START Extracted information

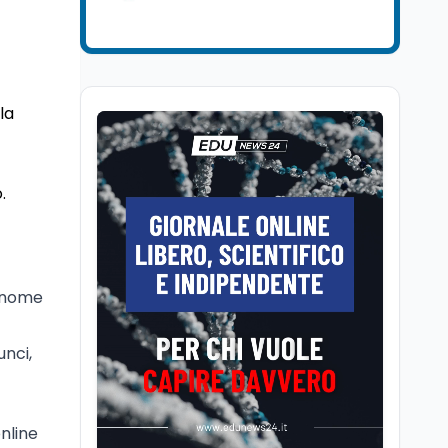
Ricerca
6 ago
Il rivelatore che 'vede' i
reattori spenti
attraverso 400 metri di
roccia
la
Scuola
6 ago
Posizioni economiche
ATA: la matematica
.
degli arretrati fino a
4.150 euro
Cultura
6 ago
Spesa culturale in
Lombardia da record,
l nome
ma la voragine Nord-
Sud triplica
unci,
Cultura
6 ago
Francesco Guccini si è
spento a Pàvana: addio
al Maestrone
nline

END Extracted information
START Extracted information

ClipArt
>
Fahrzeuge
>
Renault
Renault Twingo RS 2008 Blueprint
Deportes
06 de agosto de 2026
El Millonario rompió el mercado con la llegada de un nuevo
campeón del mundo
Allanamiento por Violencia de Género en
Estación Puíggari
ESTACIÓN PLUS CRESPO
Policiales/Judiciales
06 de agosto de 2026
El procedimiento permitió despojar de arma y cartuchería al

END Extracted information

Aim of the task: A verbatim transcription is needed of the lines above, starting at the line with "Renault Twingo RS 2008 Blueprint" and ending at the line with "El procedimiento permitió", both included, and of nothing else.

Answer box:
Renault Twingo RS 2008 Blueprint
Deportes
06 de agosto de 2026
El Millonario rompió el mercado con la llegada de un nuevo
campeón del mundo
Allanamiento por Violencia de Género en
Estación Puíggari
ESTACIÓN PLUS CRESPO
Policiales/Judiciales
06 de agosto de 2026
El procedimiento permitió despojar de arma y cartuchería al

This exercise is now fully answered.